The author's purpose is to set out as simply and vividly as possible the exact grammatical workings of an architectural language.
Classical architecture is a visual "language" and like any other language has its own grammatical rules. Classical buildings as widely spaced in time as a Roman temple, an Italian Renaissance palace and a Regency house all show an awareness of these rules even if they vary them, break them or poetically contradict them. Sir Christopher Wren described them as the "Latin" of architecture and the analogy is almost exact. There is the difference, however, that whereas the learning of Latin is a slow and difficult business, the language of classical architecture is relatively simple. It is still, to a great extent, the mode of expression of our urban surroundings, since classical architecture was the common language of the western world till comparatively recent times. Anybody to whom architecture makes a strong appeal has probably already discovered something of its grammar for himself.
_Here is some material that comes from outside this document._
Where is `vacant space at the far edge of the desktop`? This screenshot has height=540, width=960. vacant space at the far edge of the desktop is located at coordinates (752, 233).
In this book, the author's purpose is to set out as simply and vividly as possible the exact grammatical workings of this architectural language. He is less concerned with its development in Greece and Rome than with its expansion and use in the centuries since the Renaissance. He explains the vigorous discipline of "the orders" and the scope of "rustication"; the dramatic deviations of the Baroque and, in the last chapter, the relationship between the classical tradition and the "modern" architecture of today. The book is intended for anybody who cares for architecture but more specifically for students beginning a course in the history of architecture, to whom a guide to the classical rules will be an essential companion.